▶ **Task to carry out**
Take every line in the entries that includes the word "UpdateAvatar" and copy it.

▶ **Data supplied**
_ _ _ _ _ _ _
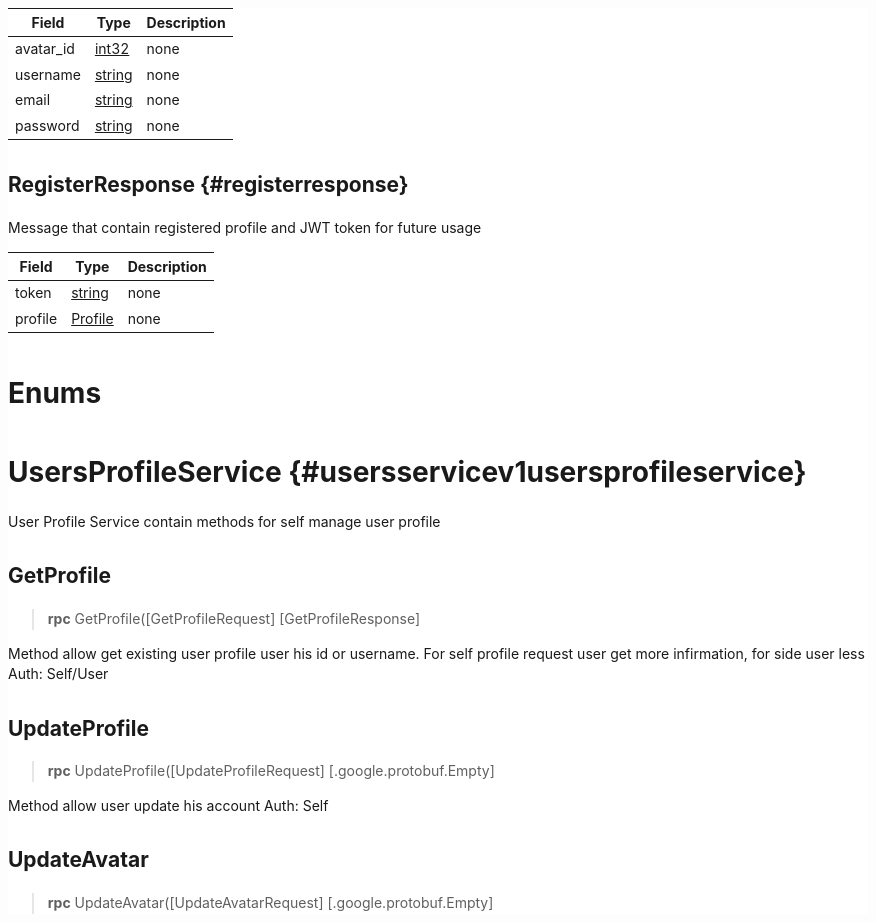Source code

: 
| Field | Type | Description |
| ----- | ---- | ----------- |
| avatar_id | [ int32](#int32) | none |
| username | [ string](#string) | none |
| email | [ string](#string) | none |
| password | [ string](#string) | none |
 
 


## RegisterResponse {#registerresponse}
Message that contain registered profile and JWT token for future usage


| Field | Type | Description |
| ----- | ---- | ----------- |
| token | [ string](#string) | none |
| profile | [ Profile](#profile) | none |
 
 
 

# Enums
 


# UsersProfileService {#usersservicev1usersprofileservice}
User Profile Service contain methods for self manage user profile

## GetProfile

> **rpc** GetProfile([GetProfileRequest]
    [GetProfileResponse]

Method allow get existing user profile user his id or username. For self profile request user get more infirmation, for side user less
Auth: Self/User
## UpdateProfile

> **rpc** UpdateProfile([UpdateProfileRequest]
    [.google.protobuf.Empty]

Method allow user update his account
Auth: Self
## UpdateAvatar

> **rpc** UpdateAvatar([UpdateAvatarRequest]
    [.google.protobuf.Empty]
_ _ _ _ _ _ _
▶ **Answer**
## UpdateAvatar
> **rpc** UpdateAvatar([UpdateAvatarRequest]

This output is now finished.